From the entries below, list the lines from the one containing "this 1106×1058 image." up to and including the one containing "[534, 516, 584, 544] StreetNumber: 605" as a numbered list, omitting blank lines.
## start Provided information
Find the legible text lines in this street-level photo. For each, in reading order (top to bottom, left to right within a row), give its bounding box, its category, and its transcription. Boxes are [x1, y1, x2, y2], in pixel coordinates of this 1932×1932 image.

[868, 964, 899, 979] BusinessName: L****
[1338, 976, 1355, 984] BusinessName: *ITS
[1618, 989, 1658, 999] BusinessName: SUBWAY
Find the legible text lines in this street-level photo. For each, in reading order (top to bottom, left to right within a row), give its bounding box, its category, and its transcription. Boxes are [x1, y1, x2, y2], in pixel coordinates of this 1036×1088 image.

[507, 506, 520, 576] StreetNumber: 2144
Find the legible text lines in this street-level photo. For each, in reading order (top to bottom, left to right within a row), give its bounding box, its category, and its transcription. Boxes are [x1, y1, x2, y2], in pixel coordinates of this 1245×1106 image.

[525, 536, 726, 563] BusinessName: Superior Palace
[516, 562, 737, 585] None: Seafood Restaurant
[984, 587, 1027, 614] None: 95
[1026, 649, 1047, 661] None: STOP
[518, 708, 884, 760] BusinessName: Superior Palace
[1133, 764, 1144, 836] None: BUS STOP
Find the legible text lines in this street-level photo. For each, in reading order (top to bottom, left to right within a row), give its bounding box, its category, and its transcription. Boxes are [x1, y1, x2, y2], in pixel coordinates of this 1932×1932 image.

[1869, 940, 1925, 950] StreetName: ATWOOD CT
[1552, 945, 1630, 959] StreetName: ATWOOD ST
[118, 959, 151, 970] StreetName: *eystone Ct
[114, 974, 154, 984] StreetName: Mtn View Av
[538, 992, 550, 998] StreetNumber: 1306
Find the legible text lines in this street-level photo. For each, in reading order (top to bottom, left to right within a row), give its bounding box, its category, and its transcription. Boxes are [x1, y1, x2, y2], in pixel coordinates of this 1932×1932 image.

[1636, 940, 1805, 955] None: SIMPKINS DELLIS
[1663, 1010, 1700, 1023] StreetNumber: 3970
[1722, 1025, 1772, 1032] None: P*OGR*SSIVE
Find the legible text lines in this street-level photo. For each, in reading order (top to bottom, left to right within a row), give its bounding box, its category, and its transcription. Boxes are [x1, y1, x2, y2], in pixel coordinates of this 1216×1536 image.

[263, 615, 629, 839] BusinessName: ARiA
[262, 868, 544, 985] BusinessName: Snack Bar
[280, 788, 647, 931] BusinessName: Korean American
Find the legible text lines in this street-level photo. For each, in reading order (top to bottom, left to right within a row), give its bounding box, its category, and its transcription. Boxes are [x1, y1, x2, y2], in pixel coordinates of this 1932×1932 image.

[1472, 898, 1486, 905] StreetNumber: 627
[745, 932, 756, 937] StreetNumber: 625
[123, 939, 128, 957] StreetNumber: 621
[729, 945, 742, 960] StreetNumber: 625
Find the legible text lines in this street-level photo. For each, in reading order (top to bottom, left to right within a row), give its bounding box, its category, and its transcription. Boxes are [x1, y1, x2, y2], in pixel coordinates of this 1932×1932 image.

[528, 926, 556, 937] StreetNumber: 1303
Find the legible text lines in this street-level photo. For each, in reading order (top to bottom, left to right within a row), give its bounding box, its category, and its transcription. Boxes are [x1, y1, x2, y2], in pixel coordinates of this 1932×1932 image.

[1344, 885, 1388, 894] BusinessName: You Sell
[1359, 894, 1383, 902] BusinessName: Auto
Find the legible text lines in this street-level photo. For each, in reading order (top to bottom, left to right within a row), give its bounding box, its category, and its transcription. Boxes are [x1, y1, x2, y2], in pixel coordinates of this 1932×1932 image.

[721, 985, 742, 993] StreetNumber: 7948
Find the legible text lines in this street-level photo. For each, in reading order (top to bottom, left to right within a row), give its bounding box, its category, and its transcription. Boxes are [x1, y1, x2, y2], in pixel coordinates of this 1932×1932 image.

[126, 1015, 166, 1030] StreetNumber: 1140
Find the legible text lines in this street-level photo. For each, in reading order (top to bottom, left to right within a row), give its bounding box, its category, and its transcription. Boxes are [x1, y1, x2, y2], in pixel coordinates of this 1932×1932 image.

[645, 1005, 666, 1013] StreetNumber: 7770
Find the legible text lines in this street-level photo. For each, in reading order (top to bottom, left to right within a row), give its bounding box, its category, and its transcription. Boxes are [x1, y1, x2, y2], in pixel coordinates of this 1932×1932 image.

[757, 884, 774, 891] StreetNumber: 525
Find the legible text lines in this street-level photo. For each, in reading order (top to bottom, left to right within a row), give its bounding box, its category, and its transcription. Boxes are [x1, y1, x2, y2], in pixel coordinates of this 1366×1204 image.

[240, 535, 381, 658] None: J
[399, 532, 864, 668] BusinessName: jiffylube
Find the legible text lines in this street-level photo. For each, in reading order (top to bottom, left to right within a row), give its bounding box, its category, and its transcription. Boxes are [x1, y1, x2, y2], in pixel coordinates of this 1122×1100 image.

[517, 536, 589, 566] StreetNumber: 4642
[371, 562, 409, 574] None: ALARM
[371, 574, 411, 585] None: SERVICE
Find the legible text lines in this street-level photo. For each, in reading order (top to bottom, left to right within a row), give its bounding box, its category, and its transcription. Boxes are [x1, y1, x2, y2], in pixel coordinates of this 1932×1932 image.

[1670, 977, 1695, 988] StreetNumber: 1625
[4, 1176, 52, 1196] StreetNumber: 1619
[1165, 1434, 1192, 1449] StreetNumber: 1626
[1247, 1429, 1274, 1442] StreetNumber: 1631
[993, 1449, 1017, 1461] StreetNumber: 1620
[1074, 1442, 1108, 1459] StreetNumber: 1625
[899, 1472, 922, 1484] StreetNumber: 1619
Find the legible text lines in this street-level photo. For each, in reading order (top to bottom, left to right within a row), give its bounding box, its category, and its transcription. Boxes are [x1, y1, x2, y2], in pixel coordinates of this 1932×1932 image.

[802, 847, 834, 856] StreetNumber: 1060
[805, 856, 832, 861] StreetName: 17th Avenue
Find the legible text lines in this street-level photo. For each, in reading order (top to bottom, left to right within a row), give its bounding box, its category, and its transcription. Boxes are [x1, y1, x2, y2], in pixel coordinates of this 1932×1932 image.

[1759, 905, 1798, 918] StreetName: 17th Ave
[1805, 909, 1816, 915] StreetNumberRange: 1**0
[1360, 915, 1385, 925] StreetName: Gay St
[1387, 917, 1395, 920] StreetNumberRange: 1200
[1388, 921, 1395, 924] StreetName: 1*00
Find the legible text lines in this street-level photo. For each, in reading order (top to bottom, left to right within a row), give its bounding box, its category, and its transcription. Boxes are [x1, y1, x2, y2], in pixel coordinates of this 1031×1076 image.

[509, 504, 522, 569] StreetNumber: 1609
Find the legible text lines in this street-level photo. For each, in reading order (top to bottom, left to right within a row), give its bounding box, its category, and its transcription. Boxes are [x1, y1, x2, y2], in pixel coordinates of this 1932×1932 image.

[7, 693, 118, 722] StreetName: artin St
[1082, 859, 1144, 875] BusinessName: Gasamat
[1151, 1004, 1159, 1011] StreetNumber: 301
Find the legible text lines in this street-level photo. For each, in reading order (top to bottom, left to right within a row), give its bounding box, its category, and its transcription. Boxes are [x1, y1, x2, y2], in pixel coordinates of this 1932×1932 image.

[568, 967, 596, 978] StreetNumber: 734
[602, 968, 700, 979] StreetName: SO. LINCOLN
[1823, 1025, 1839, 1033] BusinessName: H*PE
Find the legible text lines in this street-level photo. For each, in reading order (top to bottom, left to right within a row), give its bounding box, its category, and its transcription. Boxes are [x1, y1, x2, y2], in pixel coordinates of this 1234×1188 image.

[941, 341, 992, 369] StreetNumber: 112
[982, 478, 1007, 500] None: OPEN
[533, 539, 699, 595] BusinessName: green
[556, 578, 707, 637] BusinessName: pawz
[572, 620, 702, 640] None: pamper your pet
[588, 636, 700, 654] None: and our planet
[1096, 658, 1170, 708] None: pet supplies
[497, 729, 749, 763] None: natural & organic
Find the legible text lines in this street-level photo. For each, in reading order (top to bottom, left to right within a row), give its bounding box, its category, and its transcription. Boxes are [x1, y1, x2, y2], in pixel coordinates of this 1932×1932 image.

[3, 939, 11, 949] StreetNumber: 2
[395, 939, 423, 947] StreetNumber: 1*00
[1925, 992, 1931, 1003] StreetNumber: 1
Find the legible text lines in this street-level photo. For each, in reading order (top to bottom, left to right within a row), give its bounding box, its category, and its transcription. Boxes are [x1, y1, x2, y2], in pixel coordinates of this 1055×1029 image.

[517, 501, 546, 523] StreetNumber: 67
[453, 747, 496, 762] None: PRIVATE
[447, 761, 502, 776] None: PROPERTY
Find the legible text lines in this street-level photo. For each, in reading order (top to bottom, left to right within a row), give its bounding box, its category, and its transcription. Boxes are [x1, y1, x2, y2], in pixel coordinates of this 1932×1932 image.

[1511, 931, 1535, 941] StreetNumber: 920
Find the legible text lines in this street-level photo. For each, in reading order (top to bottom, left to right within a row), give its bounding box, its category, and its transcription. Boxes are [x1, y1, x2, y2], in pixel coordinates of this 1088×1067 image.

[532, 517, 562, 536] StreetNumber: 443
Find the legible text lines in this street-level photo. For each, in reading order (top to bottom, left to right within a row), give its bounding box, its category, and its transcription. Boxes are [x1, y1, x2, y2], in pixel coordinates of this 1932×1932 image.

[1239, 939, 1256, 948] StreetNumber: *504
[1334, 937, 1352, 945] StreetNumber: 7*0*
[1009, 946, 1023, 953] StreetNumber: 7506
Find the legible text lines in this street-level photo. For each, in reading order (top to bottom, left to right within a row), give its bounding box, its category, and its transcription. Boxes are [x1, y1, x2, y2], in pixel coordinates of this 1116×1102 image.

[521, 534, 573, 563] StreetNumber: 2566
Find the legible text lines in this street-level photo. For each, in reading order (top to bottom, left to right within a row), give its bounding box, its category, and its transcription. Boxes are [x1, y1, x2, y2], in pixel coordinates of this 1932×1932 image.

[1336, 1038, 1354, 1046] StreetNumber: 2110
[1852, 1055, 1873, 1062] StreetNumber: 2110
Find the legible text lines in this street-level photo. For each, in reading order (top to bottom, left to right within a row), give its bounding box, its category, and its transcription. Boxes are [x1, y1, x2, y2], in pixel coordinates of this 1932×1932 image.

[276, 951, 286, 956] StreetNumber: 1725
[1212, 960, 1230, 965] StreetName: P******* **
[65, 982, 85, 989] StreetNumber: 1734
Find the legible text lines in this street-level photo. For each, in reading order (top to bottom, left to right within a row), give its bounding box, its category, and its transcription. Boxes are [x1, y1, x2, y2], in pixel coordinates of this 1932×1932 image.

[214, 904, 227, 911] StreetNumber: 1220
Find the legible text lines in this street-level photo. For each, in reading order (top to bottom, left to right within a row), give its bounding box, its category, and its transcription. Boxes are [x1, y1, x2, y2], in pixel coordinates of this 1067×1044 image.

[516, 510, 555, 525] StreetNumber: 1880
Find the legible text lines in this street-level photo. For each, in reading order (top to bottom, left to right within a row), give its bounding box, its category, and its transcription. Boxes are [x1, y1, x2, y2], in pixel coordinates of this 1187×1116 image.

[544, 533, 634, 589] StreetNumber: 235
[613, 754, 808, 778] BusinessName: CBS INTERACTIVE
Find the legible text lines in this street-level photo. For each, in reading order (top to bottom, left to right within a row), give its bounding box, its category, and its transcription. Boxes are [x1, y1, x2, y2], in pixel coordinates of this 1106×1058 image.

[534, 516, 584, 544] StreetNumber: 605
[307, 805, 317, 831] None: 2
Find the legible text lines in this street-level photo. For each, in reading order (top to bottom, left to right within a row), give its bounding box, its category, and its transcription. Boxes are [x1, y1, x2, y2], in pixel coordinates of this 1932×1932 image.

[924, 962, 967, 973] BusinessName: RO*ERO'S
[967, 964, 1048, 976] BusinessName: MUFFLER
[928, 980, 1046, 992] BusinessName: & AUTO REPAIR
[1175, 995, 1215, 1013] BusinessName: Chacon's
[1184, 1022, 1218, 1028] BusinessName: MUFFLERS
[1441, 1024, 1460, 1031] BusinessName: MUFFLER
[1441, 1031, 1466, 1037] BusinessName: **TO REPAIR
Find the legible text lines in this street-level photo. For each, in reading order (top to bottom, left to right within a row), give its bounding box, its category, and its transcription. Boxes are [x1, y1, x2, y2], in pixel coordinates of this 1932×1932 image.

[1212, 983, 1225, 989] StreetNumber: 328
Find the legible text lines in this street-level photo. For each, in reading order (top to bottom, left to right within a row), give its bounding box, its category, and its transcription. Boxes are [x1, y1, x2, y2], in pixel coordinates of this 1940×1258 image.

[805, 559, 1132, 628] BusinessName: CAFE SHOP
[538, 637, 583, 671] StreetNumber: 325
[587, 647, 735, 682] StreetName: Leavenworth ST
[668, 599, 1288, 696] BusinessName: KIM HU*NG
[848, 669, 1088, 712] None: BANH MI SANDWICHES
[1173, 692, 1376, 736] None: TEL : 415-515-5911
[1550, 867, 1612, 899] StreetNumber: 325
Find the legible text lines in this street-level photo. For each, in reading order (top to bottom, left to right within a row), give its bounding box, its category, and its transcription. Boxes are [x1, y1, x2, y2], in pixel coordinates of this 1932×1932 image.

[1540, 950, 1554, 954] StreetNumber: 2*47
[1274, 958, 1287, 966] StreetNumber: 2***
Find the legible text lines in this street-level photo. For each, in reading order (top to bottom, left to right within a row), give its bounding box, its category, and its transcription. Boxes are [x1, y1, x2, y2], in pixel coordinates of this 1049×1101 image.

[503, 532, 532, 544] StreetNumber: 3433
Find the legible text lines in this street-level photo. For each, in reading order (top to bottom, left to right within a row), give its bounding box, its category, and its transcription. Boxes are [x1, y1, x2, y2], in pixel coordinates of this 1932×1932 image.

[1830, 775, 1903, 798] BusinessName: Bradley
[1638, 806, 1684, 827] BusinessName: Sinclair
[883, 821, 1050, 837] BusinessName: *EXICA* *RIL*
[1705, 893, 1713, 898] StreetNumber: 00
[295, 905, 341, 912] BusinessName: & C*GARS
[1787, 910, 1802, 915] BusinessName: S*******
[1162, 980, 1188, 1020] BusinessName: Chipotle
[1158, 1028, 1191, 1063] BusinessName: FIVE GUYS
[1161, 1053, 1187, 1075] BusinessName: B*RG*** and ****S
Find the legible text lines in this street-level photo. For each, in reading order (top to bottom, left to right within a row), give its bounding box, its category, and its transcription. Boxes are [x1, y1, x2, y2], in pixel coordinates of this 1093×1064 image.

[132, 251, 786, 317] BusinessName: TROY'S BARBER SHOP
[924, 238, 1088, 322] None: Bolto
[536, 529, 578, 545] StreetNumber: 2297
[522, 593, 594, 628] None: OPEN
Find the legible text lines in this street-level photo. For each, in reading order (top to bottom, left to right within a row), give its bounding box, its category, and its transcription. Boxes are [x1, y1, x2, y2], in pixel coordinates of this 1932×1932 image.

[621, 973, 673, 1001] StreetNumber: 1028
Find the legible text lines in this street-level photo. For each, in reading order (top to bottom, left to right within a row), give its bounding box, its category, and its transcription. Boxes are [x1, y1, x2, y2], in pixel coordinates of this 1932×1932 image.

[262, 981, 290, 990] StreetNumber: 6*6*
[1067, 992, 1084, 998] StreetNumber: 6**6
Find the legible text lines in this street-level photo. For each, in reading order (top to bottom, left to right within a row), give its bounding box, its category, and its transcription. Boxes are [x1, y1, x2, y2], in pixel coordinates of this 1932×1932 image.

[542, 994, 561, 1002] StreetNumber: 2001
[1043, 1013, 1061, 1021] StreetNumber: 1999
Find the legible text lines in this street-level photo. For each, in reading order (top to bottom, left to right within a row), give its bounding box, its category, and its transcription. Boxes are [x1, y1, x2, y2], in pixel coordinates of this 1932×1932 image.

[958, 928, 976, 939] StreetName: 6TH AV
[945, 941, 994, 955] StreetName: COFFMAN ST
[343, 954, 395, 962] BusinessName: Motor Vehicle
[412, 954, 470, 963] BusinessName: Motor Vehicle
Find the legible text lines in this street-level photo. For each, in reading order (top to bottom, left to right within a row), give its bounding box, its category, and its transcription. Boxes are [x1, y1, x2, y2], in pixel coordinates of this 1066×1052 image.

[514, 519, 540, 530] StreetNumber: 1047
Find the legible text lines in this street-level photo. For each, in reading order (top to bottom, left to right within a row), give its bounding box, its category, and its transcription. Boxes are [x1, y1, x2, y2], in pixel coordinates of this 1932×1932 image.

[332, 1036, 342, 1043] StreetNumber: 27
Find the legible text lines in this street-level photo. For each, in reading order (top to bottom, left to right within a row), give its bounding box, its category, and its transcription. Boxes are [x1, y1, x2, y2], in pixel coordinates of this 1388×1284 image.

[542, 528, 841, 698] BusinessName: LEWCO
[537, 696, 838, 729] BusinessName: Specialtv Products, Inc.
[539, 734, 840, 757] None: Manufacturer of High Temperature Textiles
## end Provided information
* **Response**
1. Find the legible text lines in this street-level photo. For each, in reading order (top to bottom, left to right within a row), give its bounding box, its category, and its transcription. Boxes are [x1, y1, x2, y2], in pixel coordinates of this 1106×1058 image.
2. [534, 516, 584, 544] StreetNumber: 605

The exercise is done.